Stored items
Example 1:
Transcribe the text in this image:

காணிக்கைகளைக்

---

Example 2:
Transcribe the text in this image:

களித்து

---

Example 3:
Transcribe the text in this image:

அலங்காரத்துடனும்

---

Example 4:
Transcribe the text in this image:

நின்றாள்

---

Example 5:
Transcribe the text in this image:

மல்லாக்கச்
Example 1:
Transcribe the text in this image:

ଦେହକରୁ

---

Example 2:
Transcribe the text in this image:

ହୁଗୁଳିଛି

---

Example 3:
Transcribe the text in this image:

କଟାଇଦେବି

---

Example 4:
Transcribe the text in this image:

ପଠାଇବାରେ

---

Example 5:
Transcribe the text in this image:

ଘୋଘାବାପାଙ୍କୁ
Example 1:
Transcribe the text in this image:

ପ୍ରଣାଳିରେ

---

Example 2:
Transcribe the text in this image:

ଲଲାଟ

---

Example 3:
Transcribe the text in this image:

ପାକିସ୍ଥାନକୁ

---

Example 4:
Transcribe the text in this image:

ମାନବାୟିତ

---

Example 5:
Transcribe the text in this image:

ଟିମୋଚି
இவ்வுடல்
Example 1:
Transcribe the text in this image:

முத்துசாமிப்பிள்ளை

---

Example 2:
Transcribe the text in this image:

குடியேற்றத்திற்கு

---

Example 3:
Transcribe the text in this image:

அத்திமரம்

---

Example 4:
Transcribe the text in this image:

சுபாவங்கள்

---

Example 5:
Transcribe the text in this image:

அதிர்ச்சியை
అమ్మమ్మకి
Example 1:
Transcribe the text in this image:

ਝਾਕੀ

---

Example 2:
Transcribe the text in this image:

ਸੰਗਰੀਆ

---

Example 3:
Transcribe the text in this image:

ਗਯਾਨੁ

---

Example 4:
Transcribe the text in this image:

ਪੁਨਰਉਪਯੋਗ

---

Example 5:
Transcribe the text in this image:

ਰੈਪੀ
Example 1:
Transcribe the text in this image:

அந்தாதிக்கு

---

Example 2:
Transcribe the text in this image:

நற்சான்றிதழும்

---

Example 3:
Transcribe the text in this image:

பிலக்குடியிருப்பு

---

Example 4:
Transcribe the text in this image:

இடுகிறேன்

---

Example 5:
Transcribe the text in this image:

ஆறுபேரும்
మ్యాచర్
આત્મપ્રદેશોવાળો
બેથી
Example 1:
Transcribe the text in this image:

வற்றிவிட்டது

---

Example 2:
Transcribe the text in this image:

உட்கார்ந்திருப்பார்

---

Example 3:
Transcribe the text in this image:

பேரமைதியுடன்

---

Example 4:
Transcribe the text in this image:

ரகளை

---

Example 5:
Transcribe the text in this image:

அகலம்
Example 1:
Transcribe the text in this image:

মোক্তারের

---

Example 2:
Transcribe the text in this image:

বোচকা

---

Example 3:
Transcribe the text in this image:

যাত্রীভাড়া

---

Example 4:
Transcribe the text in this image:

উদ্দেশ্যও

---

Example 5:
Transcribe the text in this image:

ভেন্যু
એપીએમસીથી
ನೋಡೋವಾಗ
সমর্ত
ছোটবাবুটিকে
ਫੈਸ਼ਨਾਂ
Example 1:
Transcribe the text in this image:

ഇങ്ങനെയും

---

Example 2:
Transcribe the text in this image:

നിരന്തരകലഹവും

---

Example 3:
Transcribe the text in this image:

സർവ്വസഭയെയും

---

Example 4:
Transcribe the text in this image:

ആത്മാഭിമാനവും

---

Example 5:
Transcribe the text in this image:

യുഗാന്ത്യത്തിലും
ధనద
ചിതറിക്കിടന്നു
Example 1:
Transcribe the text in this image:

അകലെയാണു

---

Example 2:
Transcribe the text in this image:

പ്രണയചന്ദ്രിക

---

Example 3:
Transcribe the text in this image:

▶ _ASSIGNMENT_: All entries given above are to be printed again exactly.

▶ _RESPONSE FOR THIS EXERCISE_:
Example 1:
Transcribe the text in this image:

காணிக்கைகளைக்

---

Example 2:
Transcribe the text in this image:

களித்து

---

Example 3:
Transcribe the text in this image:

அலங்காரத்துடனும்

---

Example 4:
Transcribe the text in this image:

நின்றாள்

---

Example 5:
Transcribe the text in this image:

மல்லாக்கச்
Example 1:
Transcribe the text in this image:

ଦେହକରୁ

---

Example 2:
Transcribe the text in this image:

ହୁଗୁଳିଛି

---

Example 3:
Transcribe the text in this image:

କଟାଇଦେବି

---

Example 4:
Transcribe the text in this image:

ପଠାଇବାରେ

---

Example 5:
Transcribe the text in this image:

ଘୋଘାବାପାଙ୍କୁ
Example 1:
Transcribe the text in this image:

ପ୍ରଣାଳିରେ

---

Example 2:
Transcribe the text in this image:

ଲଲାଟ

---

Example 3:
Transcribe the text in this image:

ପାକିସ୍ଥାନକୁ

---

Example 4:
Transcribe the text in this image:

ମାନବାୟିତ

---

Example 5:
Transcribe the text in this image:

ଟିମୋଚି
இவ்வுடல்
Example 1:
Transcribe the text in this image:

முத்துசாமிப்பிள்ளை

---

Example 2:
Transcribe the text in this image:

குடியேற்றத்திற்கு

---

Example 3:
Transcribe the text in this image:

அத்திமரம்

---

Example 4:
Transcribe the text in this image:

சுபாவங்கள்

---

Example 5:
Transcribe the text in this image:

அதிர்ச்சியை
అమ్మమ్మకి
Example 1:
Transcribe the text in this image:

ਝਾਕੀ

---

Example 2:
Transcribe the text in this image:

ਸੰਗਰੀਆ

---

Example 3:
Transcribe the text in this image:

ਗਯਾਨੁ

---

Example 4:
Transcribe the text in this image:

ਪੁਨਰਉਪਯੋਗ

---

Example 5:
Transcribe the text in this image:

ਰੈਪੀ
Example 1:
Transcribe the text in this image:

அந்தாதிக்கு

---

Example 2:
Transcribe the text in this image:

நற்சான்றிதழும்

---

Example 3:
Transcribe the text in this image:

பிலக்குடியிருப்பு

---

Example 4:
Transcribe the text in this image:

இடுகிறேன்

---

Example 5:
Transcribe the text in this image:

ஆறுபேரும்
మ్యాచర్
આત્મપ્રદેશોવાળો
બેથી
Example 1:
Transcribe the text in this image:

வற்றிவிட்டது

---

Example 2:
Transcribe the text in this image:

உட்கார்ந்திருப்பார்

---

Example 3:
Transcribe the text in this image:

பேரமைதியுடன்

---

Example 4:
Transcribe the text in this image:

ரகளை

---

Example 5:
Transcribe the text in this image:

அகலம்
Example 1:
Transcribe the text in this image:

মোক্তারের

---

Example 2:
Transcribe the text in this image:

বোচকা

---

Example 3:
Transcribe the text in this image:

যাত্রীভাড়া

---

Example 4:
Transcribe the text in this image:

উদ্দেশ্যও

---

Example 5:
Transcribe the text in this image:

ভেন্যু
એપીએમસીથી
ನೋಡೋವಾಗ
সমর্ত
ছোটবাবুটিকে
ਫੈਸ਼ਨਾਂ
Example 1:
Transcribe the text in this image:

ഇങ്ങനെയും

---

Example 2:
Transcribe the text in this image:

നിരന്തരകലഹവും

---

Example 3:
Transcribe the text in this image:

സർവ്വസഭയെയും

---

Example 4:
Transcribe the text in this image:

ആത്മാഭിമാനവും

---

Example 5:
Transcribe the text in this image:

യുഗാന്ത്യത്തിലും
ధనద
ചിതറിക്കിടന്നു
Example 1:
Transcribe the text in this image:

അകലെയാണു

---

Example 2:
Transcribe the text in this image:

പ്രണയചന്ദ്രിക

---

Example 3:
Transcribe the text in this image:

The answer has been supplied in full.